Saturday, July 24, 2010

Dinner with new Chinese friends

I was still feeling lightheaded and a bit sick yesterday, so I decided to eat some plain food and head to a nearby Starbucks for the day to read and relax. About a half an hour after I sat down at Starbucks a Chinese girl asked if she could sit across from me, and started asking me where I was from and what I was doing in Chengdu. I started talking to her about other things and found out she just graduated from college last year and now works at a small company doing intellectual property work. We talked about traveling and she mentioned that she has never been outside of Sichuan Province, but wants to go to Australia and plans to have time to do this when she is 40. However, until then she was talking about how all of her time is spent either studying for a test she's taking in a few months to be able to work at a bank or working. I asked her how she learned English and she mentioned that it was mostly through American movies. I asked her what her favorite movie was and she said, "do you know Nicolas Cage? He's my favorite actor, all of his movies are amazing, I watch them all." Midway through our conversation she got an English text message from a friend which she didn't fully understand so she wrote it on a piece of paper and showed it to me. It said, "if I rest, I will rust." She only knew the literal meaning of "rust" so I explained to her what the figurative meaning of that text was, and she seemed to agree with that text. She invited me to dinner later that night with her roommates and I told her I'd come.

I arrived at her apartment, a small, three-room apartment off an alleyway, and was greeted by her eight roommates. The living room doubled as a bedroom, with two beds flanking the couch, which also doubled as a bed. The other rooms had multiple beds, and the kitchen was out on their balcony. She told me her roommate who was the best chef was making dinner, and he made about nine dishes. I asked her if this was typical, and she said usually they ate about three of these dishes in one sitting, so I think they had gone all-out to welcome me. I had told her at Starbucks that I don't eat meat, so there were a few vegetarian dishes. The dishes that I can remember were: sliced pig's ear, pork with peppers, pork with a special fungus grown in Sichuan, stir-fried potatoes and peppers, tomatoes and eggs, dumplings, spicy tofu, vegetable soup, congee and watermelon.

We started talking in a mixture of Chinese and English, but they started telling me how they were so eager to practice their English, so we started only using English. They even started talking to each other in broken English, which was really funny. One really funny exchange between them was when we were talking about basketball and one of the guys said he was in the hospital for three days after getting a concussion playing basketball, and one of the girls turned to him and said, "I'm so sorry to hear that" in a way that definitely sounded like it was a memorized phrase, and everyone started laughing. For the rest of the night, people randomly would interject, "I'm so sorry to hear that." The same girl who used this phrase exclaimed "Oh my God" almost every five minutes even when someone said something really mundane.
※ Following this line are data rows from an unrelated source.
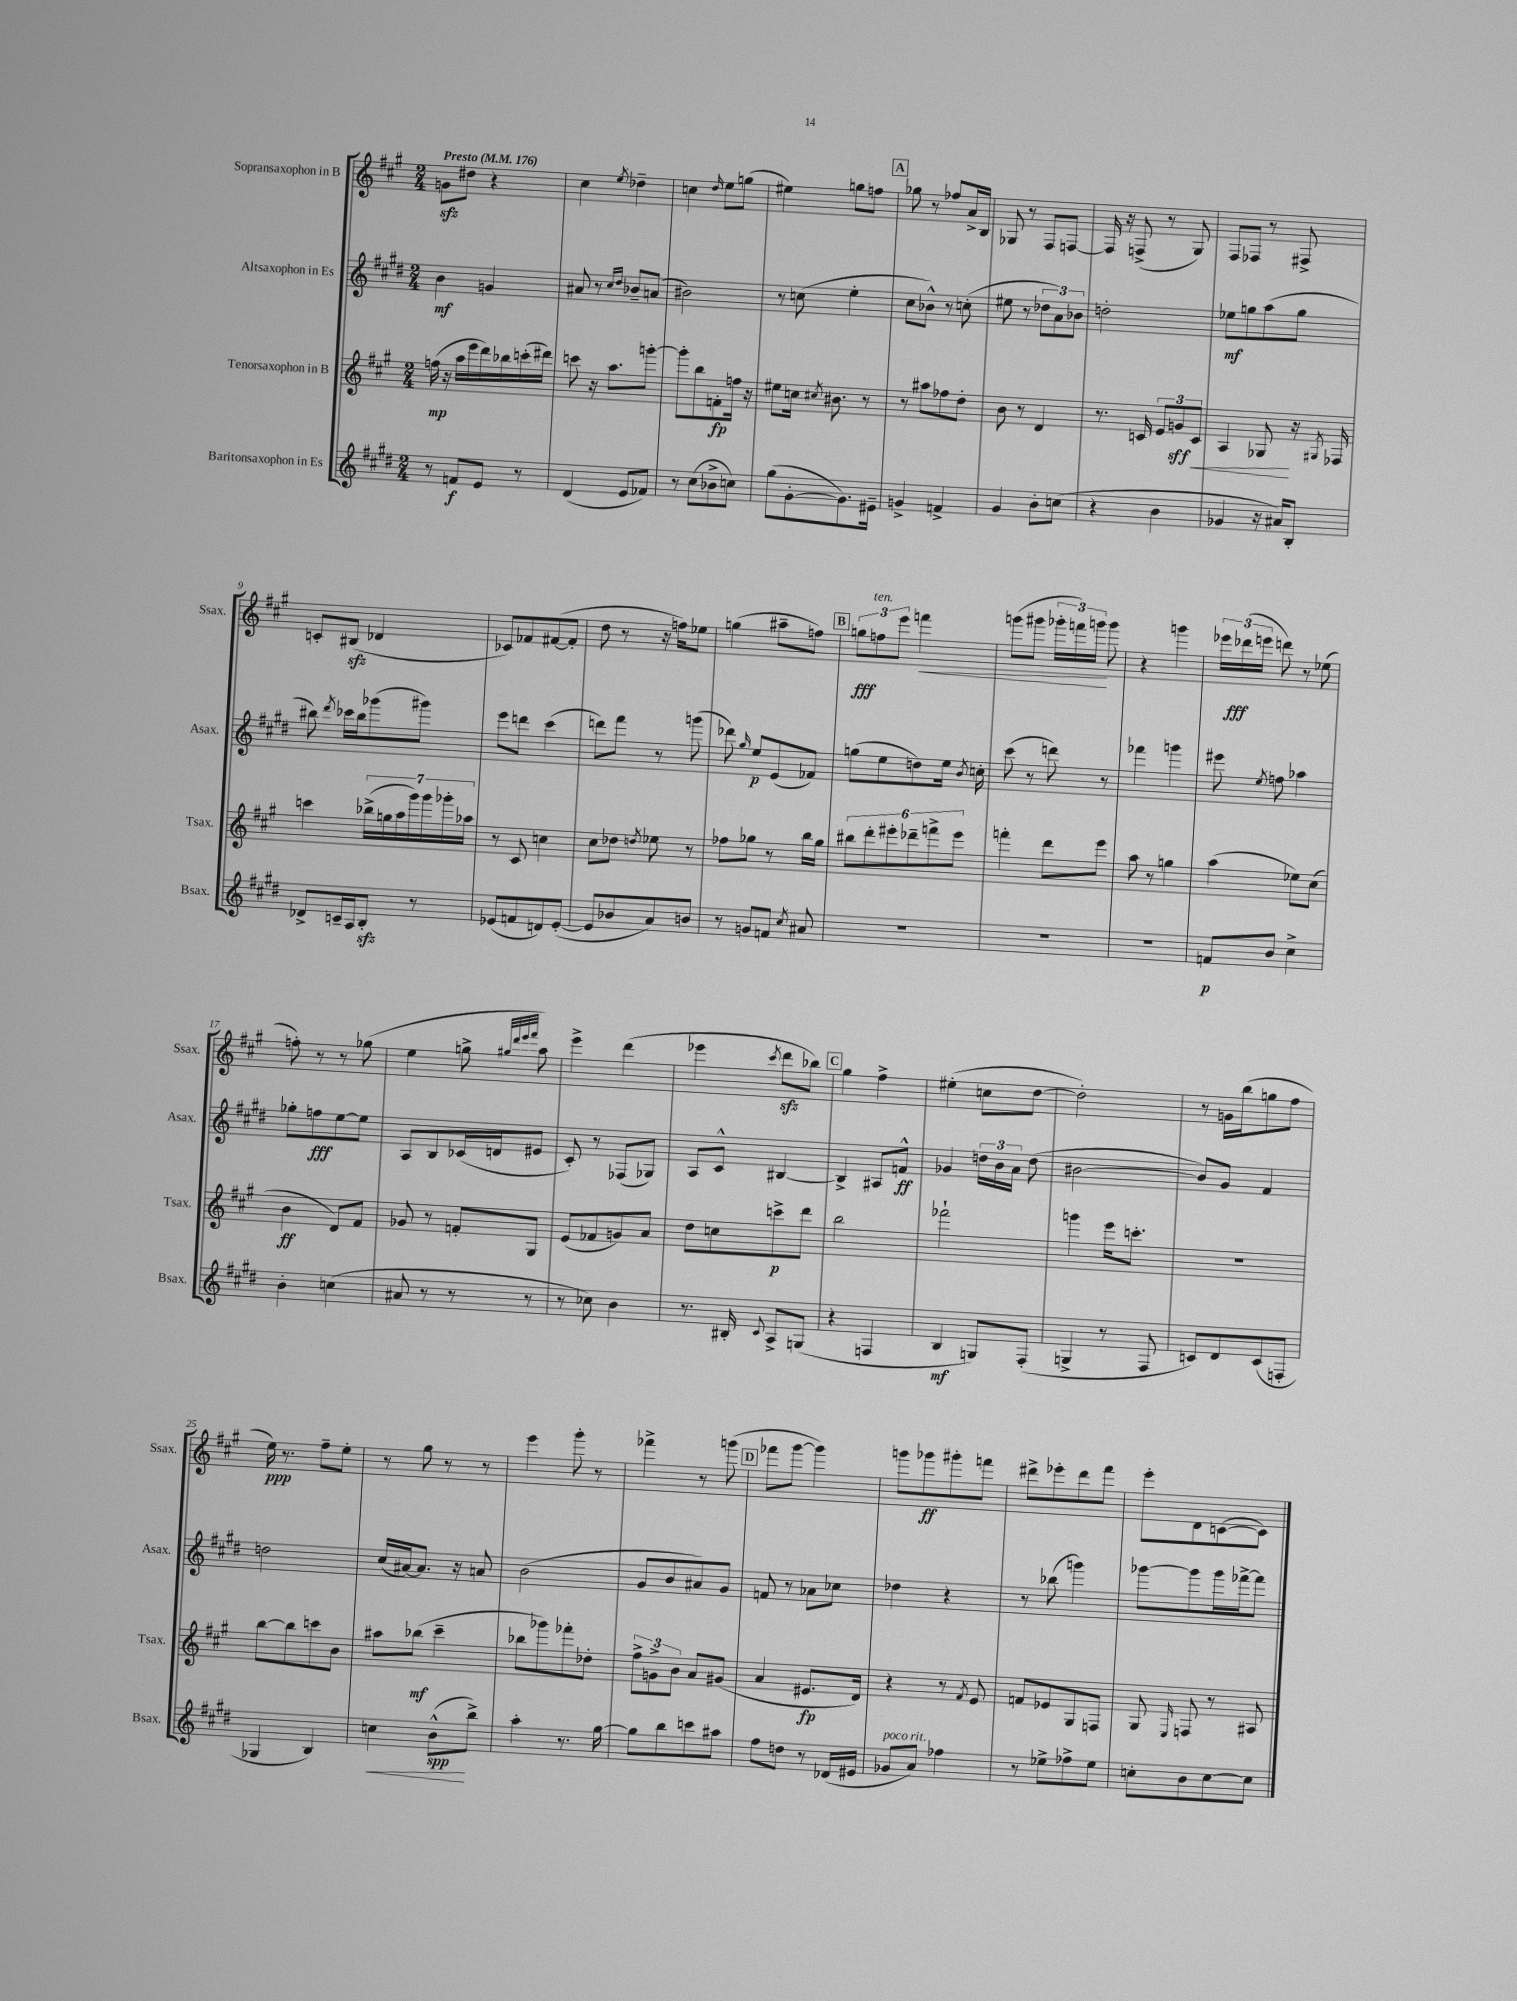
<<
\new StaffGroup <<
\new Staff = "s0" \with { instrumentName = "Sopransaxophon in B" shortInstrumentName = "Ssax." } {
    \clef treble \key a \major \numericTimeSignature \time 2/4 \tempo "Presto" 4 = 176
    \autoBeamOff g'8[\sfz dis''8] r4 |
    cis''4 \acciaccatura { e''8 } des''4-- |
    c''4 \grace { d''16 } e''8[ g''8]( |
    eis''4) g''8[ f''8] |
    \mark \markup { \box "A" } ges''8 r8 fes''8[ a'16-> b16] |
    ges8 r8 fis8[ f8]~ |
    f16 r16 f8->( r8 gis8) |
    fis8[ fes8] r8 fis8-> |
    c'8[-. bis8]\sfz( des'4 |
    ces'8[) fes'8 fis'8~( fis'8]-. |
    d''8 r8 r16 f''16[) ees''8] |
    g''4( ais''8[-- f''8]) |
    \mark \markup { \box "B" } \tuplet 3/2 { g''8[\fff f''8^\markup { \italic "ten." } e'''8] } f'''4\< |
    g'''8[( gis'''8] \tuplet 3/2 { ges'''16[-. f'''16) g'''16]\! } g'''8 |
    r4 g'''4 |
    \tuplet 3/2 { ees'''16[ des'''16\fff( e'''16] } d'''8) r8 ees''8( |
    f''8-.) r8 r8 ges''8( |
    e''4 g''8-> \grace { gis''32[ d'''32 e'''32 fis'''32] } a''8) |
    e'''4-> d'''4( |
    ees'''4 \acciaccatura { cis'''8 } d'''8[\sfz bes''8]) |
    \mark \markup { \box "C" } gis''4 fis''4-> |
    eis''4-.( c''8[ d''8]~ |
    d''2-.) |
    r8 g'16[ b''16( g''8 fis''8] |
    e''16\ppp) r8. fis''8[-- e''8]-. |
    r8 gis''8 r8 r8 |
    e'''4 gis'''8-. r8 |
    fes'''4-> r8 g'''8( |
    \mark \markup { \box "D" } fes'''8[ gis'''8]~ gis'''4) |
    g'''8[ ges'''8\ff gis'''8-. f'''8] |
    dis'''8[-> ees'''8-. dis'''8 fis'''8] |
    e'''8[-. d'8 c'8~( c'8]) \bar "|." |
}
\new Staff = "s1" \with { instrumentName = "Altsaxophon in Es" shortInstrumentName = "Asax." } {
    \clef treble \key e \major \numericTimeSignature \time 2/4
    \autoBeamOff b'4\mf g'4 |
    ais'8 r8 \grace { cis''16[ dis''16] } bes'8[-- a'8]( |
    bis'2) |
    r8 c''8( e''4-. |
    \mark \markup { \box "A" } cis''8[ bes'8]-^) r8 c''8-.( |
    eis''8 r8 \tuplet 3/2 { des''8[ a'8) bes'8] } |
    d''2-. |
    ees''8[\mf g''8 a''8( g''8] |
    bis''8) \acciaccatura { dis'''8 } ces'''16[ bis''16 ges'''8( gis'''8]) |
    e'''8[ d'''8] cis'''4( |
    d'''8[) fis'''8] r8 g'''8( |
    des'''8) \grace { gis''16 } e''8[\p e'8( fes'8]) |
    \mark \markup { \box "B" } g''8[( e''8 d''8) e''16] \acciaccatura { b'8 } c''16-. |
    cis'''8( r8 d'''8) r8 |
    fes'''4 g'''4 |
    eis'''8 \acciaccatura { e''8 } f''8 aes''4 |
    ges''8[-. f''8\fff e''8~ e''8] |
    a8[ b8 ces'16( d'16 eis'8] |
    cis'8-.) r8 fes8[( ges8]) |
    a8[ cis'8]-^ bis4~ |
    \mark \markup { \box "C" } bis4-> ais8[ f'8]-^\ff |
    ges'4 \tuplet 3/2 { d''16[ b'16 a'16] } d''8( |
    bis'2~ |
    bis'8[) gis'8] fis'4 |
    d''2 |
    cis''16[( ais'16~) ais'8.] r16 a'8 |
    b'2( |
    gis'8[ b'8 ais'8) gis'8] |
    \mark \markup { \box "D" } f'8 r8 aes'8[ ces''8] |
    des''4 r4 |
    r8 bes''8( g'''4) |
    ges'''8[~ ges'''8 ges'''16 fes'''16~-> fes'''8] \bar "|." |
}
\new Staff = "s2" \with { instrumentName = "Tenorsaxophon in B" shortInstrumentName = "Tsax." } {
    \clef treble \key a \major \numericTimeSignature \time 2/4
    \autoBeamOff f''16\mp( r16 a''16[ e'''16 d'''16) bes''16 c'''16-.( dis'''16]) |
    c'''8 r16 a''8.[ g'''8]~-. |
    g'''8[-. b''8 f'8-.\fp f''16] r16 |
    eis''8[ c''16] \acciaccatura { cis''8 } bis'8. r8 |
    \mark \markup { \box "A" } r8 ais''8[ fes''8 d''8]-. |
    b'8 r8 d'4 |
    r8. c'16 \tuplet 3/2 { e'8[ g'8\sff c'8]\< } |
    a4 ges8\! r16 \acciaccatura { gis8 } fes16 |
    c'''4 \tuplet 7/4 { bes''16[->( g''16 a''16 gis'''16) gis'''16 ges'''16-. aes''16] } |
    r8 cis'8 c''4 |
    cis''8[ des''8] \acciaccatura { d''8 } ees''8 r8 |
    fes''8[ ges''8] r8 b''16[ ges''16] |
    \mark \markup { \box "B" } \tuplet 6/4 { bis''8[ d'''8-. eis'''8-. des'''8-- f'''8-> eis'''8] } |
    f'''4-. d'''8[ e'''8] |
    a''8 r8 g''4 |
    a''4( ees''8[) cis''8]( |
    b'4\ff d'8[) fis'8] |
    ges'8 r8 f'8[-. gis8] |
    e'8[( fes'8 g'8) a'8] |
    d''8[ c''8 c'''8->\p d'''8] |
    \mark \markup { \box "C" } b''2 |
    fes'''2-! |
    g'''4 e'''16[ c'''8.]-. |
    r2 |
    b''8[~ b''8 c'''8 b'8] |
    ais''8[ bes''8]\mf( cis'''4-- |
    bes''8[ ges'''8) fes'''8-. des''8]-. |
    \tuplet 3/2 { fis''8[-> g'8-> b'8] } a'8[ gis'8]( |
    \mark \markup { \box "D" } a'4 eis'8.[\fp d'16]) |
    r4 r8 \acciaccatura { fis'8 } e'8 |
    f'8[ ees'8 gis8 f8] |
    gis8 \grace { e16 } f8 r8 ais8 \bar "|." |
}
\new Staff = "s3" \with { instrumentName = "Baritonsaxophon in Es" shortInstrumentName = "Bsax." } {
    \clef treble \key e \major \numericTimeSignature \time 2/4
    \autoBeamOff r8 f'8[\f e'8] r8 |
    dis'4( e'8[ fes'8]) |
    r8 cis''8[( bes'8-> c''8]) |
    gis''8[( gis'8~-. gis'8.) eis'16]-- |
    \mark \markup { \box "A" } g'4-> f'4-> |
    gis'4 b'8[-. c''8]( |
    r4 b'4 |
    ges'4 r16 ais'16[) b8]-. |
    des'8[-> c'16-- a16 b8]-.\sfz r8 |
    ees'8[( f'8 d'8) ees'8]~-.( |
    ees'8[ bes'8 a'8) b'8] |
    r8 g'8[ f'8] \acciaccatura { cis''8 } ais'8 |
    \mark \markup { \box "B" } R2 |
    R2 |
    R2 |
    f'8[\p b'8] cis''4-> |
    b'4-. c''4( |
    ais'8 r8 r8 r8 |
    r8 ces''8) b'4 |
    r8. bis16-. \appoggiatura { cis'8 } a8[-> g8]( |
    \mark \markup { \box "C" } r4 f4 |
    b4\mf g8[) fis8]-.( |
    g4-> r8 fis8 |
    c'8[) dis'8 c'8( f8]-. |
    ges4 b4) |
    c''4\< b'8[-^\spp\!( b''8]->) |
    a''4-. r8. gis''16~ |
    gis''8[ b''8 c'''8 ais''8] |
    \mark \markup { \box "D" } fis''8[ d''8] r8 des'16[( eis'16] |
    ges'8[^\markup { \italic "poco rit." } a'8]) fes''4 |
    r8 ees''8[-> fes''8-> ees''8] |
    c''8[-. b'8 c''8~ c''8] \bar "|." |
}
>>
>>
Basketball was a really popular subject, and the guy sitting right next to me asked me if I played and then told me he was a "SG" so I said "oh, shooting guard" which made him really happy. He told me he was a huge Kobe Bryant fan and watches a lot fo NBA games on his computer. When I told the group I went to college in Minnesota, he yelled, "Oh, Timberwolves." They insisted on teaching me some Sichuan slang, and taught me how to say all of the dishes on the table and a few other things in their dialect. I have enough trouble with Mandarin and all of these changes were really confusing to me. They insisted I was a natural, but I had no clue what I was saying and I'm sure it was part of their hospitality. They then taught me a famous ancient Chinese poem about missing home, which they tried to get me to memorize but I failed miserably. The most surprising moment of the night came when one of them asked, "In America, do you have Chinese products?" I tried to hide my surprise, and explained that almost all of the clothes people wear and electronics people use are made in China, which made them all light up and feel a lot of pride about their country.

Throughout the night different roommates kept asking me why I didn't eat meat, and I found out last time I went to Asia it's a lost cause trying to explain the concept of Kosher to people here, so I just told them it was a decision I made, which was genuinely confusing to them. They really could not imagine an average person not eating meat I think. Another recurring theme was talk about how the United States and China are such good friends and they asked me if I had ever met the President. I told them not many people meet the President, and they said, "but I thought he is always traveling around meeting people around the country."

As the night wound down they asked me if I knew any Chinese music, and I told them that the only Chinese song I listen to is "Beijing Huan Ying Ni," which is a song that was produced ahead of the Olympics and we play in Chinese class. We fired up the music video on one of their computers and they all sang it. Four and a half hours after I arrived it was time to leave, we took a few pictures and then I headed back to my hotel for the night.

Our Chef preparing dinner

All of the roommates (except the chef, who went out for the night)

Me with the roommates


I had a tee time for this afternoon at a local course, but it has been raining constantly since last night, so it doesn't look like I'll be able to head out to the course today. Hopefully it clears up and I can get out early tomorrow before my train to Chongqing.